US Gov’t Proposes New Measures for Drug-Price Negotiations Program 

As part of US drug-pricing reforms, a new proposal from the US Centers for Medicare & Medicaid Services (CMS) would establish a permanent framework for the Medicare Drug Price Negotiation Program by codifying the program, which was created by the Inflation Reduction Act. The proposed rule would also refine policies for negotiating and renegotiating high-cost, single-source drugs beginning with initial price applicability in 2029 and implement measures for a temporary floor of drug prices in the negotiation process for “small biotech drugs.” 

The Inflation Reduction Act, signed into law in 2022, created the Medicare Drug Price Negotiation Program, which provided the US government the authority and requirement to negotiate prices for certain drugs under Medicare, the US federal health insurance program for people 65 or older. Under the program, CMS directly negotiates with pharmaceutical companies the prices of certain high-expenditure (defined by levels of Medicare spending) and single-source drugs (defined as drugs without generic/biosimilar competition) and based on other selection criteria. 

For initial price applicability years 2026 through 2028 of the negotiation program, the law directed CMS to implement the negotiation program through program instruction and other forms of program guidance. With this program instruction authority expiring, CMS is now proposing to codify the negotiation program for 2029 and beyond. 

To date, the US government has conducted three rounds of price negotiations, with the latest round of drugs selected for price negotiations announced in January (January 2026). The US government selected 15 prescription drugs for price negotiation, with the negotiated prices, once agreed to, taking effect January 1, 2028. In all, 40 prescription drugs have been subject to price negotiations under the Medicare Drug Price Negotiation Program since the Inflation Reduction Act was enacted in 2022—the 15 drugs selected in January (January 2026) for negotiation and 25 drugs for which the prices have already been negotiated, with the negotiated prices for these drugs selected going into effect this year (2026) and next year (2027). 

Under the proposed rule, CMS will select up to 20 additional negotiation-eligible drugs covered under Medicare Part D (which covers most outpatient prescription drugs from pharmacies and other pharmacy providers) and/or payable under Medicare Part B (which applies to prescription drugs administered in a physician’s office or clinical/hospital outpatient setting) for the fourth cycle of negotiations and subsequent cycles of the negotiation program.

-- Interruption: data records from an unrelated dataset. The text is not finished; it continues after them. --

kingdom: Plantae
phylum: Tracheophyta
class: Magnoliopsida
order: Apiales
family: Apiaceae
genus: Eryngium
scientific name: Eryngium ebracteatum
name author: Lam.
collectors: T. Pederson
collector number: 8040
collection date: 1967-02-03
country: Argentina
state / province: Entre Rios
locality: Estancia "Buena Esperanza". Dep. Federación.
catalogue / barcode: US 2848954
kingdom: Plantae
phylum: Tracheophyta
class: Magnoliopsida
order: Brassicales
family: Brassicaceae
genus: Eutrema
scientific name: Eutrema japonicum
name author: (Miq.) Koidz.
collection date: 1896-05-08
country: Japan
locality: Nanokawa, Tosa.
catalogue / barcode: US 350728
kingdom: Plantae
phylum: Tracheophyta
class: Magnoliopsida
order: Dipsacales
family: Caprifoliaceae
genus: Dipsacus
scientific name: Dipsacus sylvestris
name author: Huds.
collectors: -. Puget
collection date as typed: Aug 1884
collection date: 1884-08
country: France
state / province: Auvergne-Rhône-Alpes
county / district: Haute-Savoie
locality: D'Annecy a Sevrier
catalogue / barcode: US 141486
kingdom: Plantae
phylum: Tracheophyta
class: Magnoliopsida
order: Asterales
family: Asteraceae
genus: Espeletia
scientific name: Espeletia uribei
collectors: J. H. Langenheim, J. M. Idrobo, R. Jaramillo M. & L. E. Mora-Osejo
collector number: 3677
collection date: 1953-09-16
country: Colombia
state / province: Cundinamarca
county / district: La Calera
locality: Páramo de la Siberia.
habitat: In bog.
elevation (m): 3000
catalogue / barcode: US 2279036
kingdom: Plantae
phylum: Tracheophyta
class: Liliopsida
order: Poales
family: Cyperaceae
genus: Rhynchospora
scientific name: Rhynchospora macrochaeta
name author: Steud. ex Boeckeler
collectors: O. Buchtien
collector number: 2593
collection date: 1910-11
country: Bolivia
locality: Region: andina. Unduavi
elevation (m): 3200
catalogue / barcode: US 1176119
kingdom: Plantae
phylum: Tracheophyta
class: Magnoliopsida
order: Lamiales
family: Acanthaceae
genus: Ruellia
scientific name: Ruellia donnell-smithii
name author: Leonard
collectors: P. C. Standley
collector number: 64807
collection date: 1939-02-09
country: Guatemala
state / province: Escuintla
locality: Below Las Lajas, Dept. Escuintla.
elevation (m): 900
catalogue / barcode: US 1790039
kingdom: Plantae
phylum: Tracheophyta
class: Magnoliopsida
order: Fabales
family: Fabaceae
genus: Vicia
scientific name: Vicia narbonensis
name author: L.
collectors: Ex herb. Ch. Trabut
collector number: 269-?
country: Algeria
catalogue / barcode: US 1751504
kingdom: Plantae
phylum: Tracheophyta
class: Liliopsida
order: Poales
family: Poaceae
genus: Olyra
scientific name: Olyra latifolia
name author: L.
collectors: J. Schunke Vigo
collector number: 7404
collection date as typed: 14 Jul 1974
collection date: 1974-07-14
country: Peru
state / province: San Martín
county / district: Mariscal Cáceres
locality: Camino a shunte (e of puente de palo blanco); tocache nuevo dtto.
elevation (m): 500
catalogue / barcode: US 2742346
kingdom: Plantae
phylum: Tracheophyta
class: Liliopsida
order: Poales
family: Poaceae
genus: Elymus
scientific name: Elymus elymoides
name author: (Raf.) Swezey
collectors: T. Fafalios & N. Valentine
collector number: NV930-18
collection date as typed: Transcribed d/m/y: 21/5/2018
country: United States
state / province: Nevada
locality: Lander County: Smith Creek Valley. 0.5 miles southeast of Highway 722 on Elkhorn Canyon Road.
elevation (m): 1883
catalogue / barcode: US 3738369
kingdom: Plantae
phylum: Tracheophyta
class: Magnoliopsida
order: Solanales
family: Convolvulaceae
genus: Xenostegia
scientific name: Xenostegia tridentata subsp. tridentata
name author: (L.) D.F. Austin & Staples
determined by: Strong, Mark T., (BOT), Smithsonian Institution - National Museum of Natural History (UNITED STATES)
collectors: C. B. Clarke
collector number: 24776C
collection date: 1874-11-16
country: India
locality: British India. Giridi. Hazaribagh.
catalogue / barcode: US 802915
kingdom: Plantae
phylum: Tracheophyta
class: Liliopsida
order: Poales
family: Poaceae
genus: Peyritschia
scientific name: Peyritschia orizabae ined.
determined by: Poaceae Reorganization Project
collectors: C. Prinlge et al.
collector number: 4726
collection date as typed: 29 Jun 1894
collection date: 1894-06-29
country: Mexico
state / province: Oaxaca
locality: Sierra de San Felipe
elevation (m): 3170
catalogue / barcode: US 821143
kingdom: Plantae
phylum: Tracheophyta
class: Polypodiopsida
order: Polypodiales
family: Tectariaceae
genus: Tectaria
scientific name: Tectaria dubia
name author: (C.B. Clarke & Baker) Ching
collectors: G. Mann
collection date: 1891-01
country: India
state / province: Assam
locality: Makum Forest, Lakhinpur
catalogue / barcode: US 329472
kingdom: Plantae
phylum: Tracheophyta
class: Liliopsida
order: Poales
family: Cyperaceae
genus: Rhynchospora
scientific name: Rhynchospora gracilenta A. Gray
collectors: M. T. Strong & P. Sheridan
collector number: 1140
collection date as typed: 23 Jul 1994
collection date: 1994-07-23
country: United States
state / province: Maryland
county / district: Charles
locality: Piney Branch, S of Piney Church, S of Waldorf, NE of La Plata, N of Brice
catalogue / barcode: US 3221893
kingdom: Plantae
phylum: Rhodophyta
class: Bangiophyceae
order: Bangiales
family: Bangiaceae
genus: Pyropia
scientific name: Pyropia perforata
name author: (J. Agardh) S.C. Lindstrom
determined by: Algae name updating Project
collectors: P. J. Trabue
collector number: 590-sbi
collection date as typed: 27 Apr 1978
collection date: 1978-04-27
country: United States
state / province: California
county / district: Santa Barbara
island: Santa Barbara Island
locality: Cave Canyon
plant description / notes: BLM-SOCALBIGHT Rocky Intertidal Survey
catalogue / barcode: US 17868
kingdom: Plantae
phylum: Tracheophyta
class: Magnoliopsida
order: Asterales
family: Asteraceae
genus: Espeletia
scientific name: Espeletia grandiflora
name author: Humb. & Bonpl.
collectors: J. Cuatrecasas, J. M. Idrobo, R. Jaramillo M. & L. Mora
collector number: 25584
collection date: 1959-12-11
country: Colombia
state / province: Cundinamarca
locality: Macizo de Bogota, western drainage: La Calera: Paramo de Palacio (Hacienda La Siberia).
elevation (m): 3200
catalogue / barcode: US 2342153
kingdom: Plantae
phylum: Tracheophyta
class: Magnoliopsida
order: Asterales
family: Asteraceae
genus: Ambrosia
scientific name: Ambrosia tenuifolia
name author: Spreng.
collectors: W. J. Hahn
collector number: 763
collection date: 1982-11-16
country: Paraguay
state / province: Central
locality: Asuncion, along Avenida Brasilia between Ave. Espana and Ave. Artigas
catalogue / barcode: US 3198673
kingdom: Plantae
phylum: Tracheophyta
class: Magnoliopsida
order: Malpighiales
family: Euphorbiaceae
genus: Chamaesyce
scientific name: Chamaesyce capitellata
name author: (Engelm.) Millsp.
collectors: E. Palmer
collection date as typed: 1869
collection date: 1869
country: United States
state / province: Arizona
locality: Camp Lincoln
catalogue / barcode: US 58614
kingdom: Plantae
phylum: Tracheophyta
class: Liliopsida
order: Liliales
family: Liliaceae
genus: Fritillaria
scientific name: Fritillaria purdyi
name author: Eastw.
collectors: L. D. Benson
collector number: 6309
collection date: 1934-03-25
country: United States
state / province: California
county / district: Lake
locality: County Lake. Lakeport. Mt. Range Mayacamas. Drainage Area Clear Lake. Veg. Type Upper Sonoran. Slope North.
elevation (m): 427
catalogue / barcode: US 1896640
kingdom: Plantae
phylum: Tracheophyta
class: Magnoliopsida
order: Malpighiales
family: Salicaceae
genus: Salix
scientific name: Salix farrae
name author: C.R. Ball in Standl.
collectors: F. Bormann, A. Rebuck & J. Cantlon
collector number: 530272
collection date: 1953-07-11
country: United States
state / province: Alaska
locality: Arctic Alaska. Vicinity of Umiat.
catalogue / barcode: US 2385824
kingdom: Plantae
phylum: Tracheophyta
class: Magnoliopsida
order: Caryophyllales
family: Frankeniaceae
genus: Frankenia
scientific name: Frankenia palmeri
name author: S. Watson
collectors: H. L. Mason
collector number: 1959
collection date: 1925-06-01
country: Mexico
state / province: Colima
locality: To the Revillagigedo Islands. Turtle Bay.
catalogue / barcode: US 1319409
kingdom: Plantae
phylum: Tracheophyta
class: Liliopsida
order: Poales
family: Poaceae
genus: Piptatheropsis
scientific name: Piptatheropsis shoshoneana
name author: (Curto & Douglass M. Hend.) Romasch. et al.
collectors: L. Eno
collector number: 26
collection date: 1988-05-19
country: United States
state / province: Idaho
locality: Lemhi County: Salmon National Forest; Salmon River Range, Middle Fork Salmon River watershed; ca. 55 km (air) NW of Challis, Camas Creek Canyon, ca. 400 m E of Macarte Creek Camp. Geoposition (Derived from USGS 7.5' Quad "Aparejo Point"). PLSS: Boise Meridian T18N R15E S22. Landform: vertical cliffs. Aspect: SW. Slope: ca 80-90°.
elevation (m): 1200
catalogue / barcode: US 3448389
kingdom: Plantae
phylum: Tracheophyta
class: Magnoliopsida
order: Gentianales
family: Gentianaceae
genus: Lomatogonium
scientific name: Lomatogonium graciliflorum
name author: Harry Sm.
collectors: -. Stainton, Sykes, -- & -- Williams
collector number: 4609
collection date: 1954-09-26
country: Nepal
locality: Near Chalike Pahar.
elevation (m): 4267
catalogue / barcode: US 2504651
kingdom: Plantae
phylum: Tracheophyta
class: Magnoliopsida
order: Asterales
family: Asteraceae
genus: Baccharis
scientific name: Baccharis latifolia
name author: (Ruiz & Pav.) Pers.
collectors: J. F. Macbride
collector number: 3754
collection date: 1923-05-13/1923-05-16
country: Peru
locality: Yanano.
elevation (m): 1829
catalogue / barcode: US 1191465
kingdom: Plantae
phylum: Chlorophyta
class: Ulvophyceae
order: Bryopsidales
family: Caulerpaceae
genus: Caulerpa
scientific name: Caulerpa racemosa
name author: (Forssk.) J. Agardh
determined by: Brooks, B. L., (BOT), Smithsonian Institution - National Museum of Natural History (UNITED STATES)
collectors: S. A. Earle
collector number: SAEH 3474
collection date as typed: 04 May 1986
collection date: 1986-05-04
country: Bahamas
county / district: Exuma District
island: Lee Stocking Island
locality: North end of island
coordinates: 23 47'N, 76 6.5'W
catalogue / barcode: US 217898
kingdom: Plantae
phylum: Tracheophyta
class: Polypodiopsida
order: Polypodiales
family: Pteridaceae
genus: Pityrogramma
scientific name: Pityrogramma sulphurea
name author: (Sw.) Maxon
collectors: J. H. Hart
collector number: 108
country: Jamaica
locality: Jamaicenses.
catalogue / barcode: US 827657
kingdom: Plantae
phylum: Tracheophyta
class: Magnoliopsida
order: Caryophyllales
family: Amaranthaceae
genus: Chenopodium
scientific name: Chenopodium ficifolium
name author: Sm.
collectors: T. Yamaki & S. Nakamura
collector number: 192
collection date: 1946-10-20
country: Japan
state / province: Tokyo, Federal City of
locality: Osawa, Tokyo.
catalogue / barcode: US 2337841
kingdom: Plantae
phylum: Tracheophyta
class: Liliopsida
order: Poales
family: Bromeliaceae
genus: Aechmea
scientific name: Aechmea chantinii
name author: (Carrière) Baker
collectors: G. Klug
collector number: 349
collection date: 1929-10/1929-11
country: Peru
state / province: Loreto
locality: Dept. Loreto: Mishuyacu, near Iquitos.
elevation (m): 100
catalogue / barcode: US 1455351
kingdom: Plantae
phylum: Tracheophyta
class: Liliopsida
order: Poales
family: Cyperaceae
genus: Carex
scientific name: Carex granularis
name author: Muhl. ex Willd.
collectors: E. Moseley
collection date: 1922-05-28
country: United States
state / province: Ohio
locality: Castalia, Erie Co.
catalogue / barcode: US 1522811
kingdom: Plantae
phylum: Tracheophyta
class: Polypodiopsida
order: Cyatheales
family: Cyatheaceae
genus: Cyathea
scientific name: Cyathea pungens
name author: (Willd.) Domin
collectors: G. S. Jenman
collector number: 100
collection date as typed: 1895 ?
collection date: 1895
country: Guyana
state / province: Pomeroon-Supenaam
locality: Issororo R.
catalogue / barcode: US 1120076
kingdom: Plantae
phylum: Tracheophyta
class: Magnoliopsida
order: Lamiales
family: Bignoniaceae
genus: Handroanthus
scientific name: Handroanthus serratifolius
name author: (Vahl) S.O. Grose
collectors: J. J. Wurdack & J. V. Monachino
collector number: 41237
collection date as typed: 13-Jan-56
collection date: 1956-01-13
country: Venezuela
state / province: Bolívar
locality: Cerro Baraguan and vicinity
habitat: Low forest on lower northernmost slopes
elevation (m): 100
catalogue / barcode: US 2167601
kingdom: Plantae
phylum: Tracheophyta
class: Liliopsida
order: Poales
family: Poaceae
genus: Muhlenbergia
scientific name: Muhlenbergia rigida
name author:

In addition to the drugs selected for negotiation, CMS may also select drugs negotiated in the first, second, or third cycles of negotiation to be renegotiated, if those selected drugs meet certain eligibility and selection criteria.

The proposed rule also includes a narrow modification of the policy used to identify qualifying single-source drugs to address potential program integrity concerns posed by certain new formulations, according to CMS. 

In addition to codifying the existing negotiation program, CMS is proposing to implement a temporary floor in negotiating maximum fair prices for “small biotech drugs” as required by law, which limits CMS from offering or agreeing to a counteroffer for a maximum fair price for small biotech drugs below the floor for certain eligible drugs during initial price applicability years 2029 and 2030. CMS says this “supports continued innovation while maintaining fairness for small biotech companies.” 

The rule also proposes to codify two policies affecting the Medicare Part D benefit, consistent with statutory requirements. Specifically, CMS would codify policies related to formulary inclusion of selected drugs and the definition of “negotiated price.” CMS says that these policies ensure that Medicare Part D plans include selected drugs with a maximum fair price in effect on their formularies and that the negotiated prices paid to dispensing entities by Medicare Part D plans do not exceed the maximum fair price plus any dispensing fees.  

There is a 60-day public comment period on the proposed rule, which closes on August 17, 2026, as CMS considers these comments in developing the final rule.